Доктора я видел накануне, когда с конфетами. Атлет древнегреческий. Дорифор с копьем немалым. Только ростом повыше, и в прикиде московском. Глаза миндалевидные, изящные небольшие ладони, полированные ногти. Одеколон не наш. Умен, интеллигентен. Доброжелателен (почему бы и нет?). Шутил, правда, несколько тяжеловато. Откланялся – руку мне пожал. Походкой лаун-теннисиста удалился. Улыбаясь: спиной – мне, лицом – миру, солнцу.
Жить теперь раздавленным тараканом. Вспоминать. Ионическую бородку с рыжинкой и светскую улыбочку – столичную в провинции… В Скифии у Борисфена?
«Нимфа, дефлорируемая Идуменеем». Мастерская Фидия и учеников – предположительно. Пластическое богатство, исключительная выразительность и динамика. Музей моей памяти.
Сосны стоят, тишина. Над городом все то же рыжеватое светится, а над головой черным-черно.

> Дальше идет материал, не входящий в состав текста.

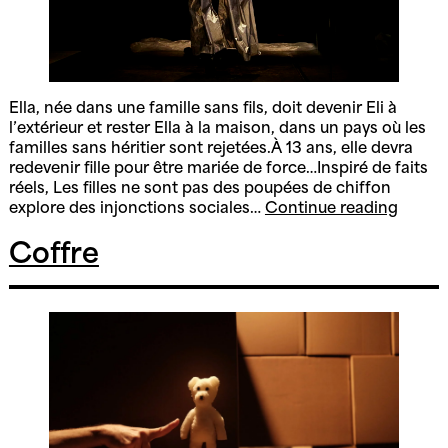
Ella, née dans une famille sans fils, doit devenir Eli à
l’extérieur et rester Ella à la maison, dans un pays où les
familles sans héritier sont rejetées.À 13 ans, elle devra
redevenir fille pour être mariée de force…Inspiré de faits
réels, Les filles ne sont pas des poupées de chiffon
Les
explore des injonctions sociales…
Continue reading
filles
ne
Coffre
sont
pas
des
poupé
de
chiffo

Что-то думалось в ту пору, а что – напрочь забыл. Должно быть, самое обыкновенное: а нельзя ли… а может… а что если… Каким-то неизвестным доселе образом пришло: главное – дотянуть до утра. Я так решил, я это избрал – дотянуть. Войти в квартиру, отчужденную отныне, чужим. А там – будь что будет. Когда доктор, галантно раскланявшись и пообещав приветы несуществующим знакомым, останется навсегда – во мне! Как в ней тот, которого за воротник через двор и ногами, ногами – кто куда достал. А соседка Нина Эдуардовна в волосья ему, клок выдрала и ходила всем показывала: вот, они, гады какие бывают!
Красавец-караим, помнится, на свадьбу, прибыл. Как и планировал, с ковром – на Дальнем Востоке по разнарядке давали, кто на золоте… В овощи он влюбился, в баклажаны соленые да помидоры зеленые в банках. Изрубит все столовым, луку туда, и жрал с постным маслом. Про Сирано де Бержерака рассказывал, биографию и вообще. У них на прииске библиотека была, а в кабине – сервоуправление! Техника вся японская, допуск не каждому – так-то вот.
Плакала по ночам, пока не убыл. На самолет его вместе посадили. На обратном пути тоже плакала – в троллейбусе, и сквозь рубашку слезы горячие, а волосы кудрявые в папашу, только нежные, завитками… Шея детская ещё, затылочек поцеловал ей тогда.
Пианино «Красный Октябрь», бывший «Бекштейн», купили. Народ к нам набивался – слушать. Музыканты, артисты, студенты. Оказывается, игра необыкновенная, особенно тридцать две Бетховена, Шопен, Рахманинов… Хлопали, вопили, распивали… Музыкальный салон вповалку на полу, до самой ванной, кухни не считая.
Меня, кажется, любила. Выбегала встречать на остановку. Раз поздней осенью в дождь простудилась, воспаление легких, поил ее молоком с содой. Вообще, странная какая-то, полузнакомой девице платье новое подарила. А в театр в старом ходила. Но мне такое почему-то очень нравилось. Может быть, это убеждало: не притворяется. Что на ум пришло, то и делает. Когда я приходил с работы, клала руки на плечи, подпрыгивала от радости, выкрикивала разные глупости, имена смешные выдумывала.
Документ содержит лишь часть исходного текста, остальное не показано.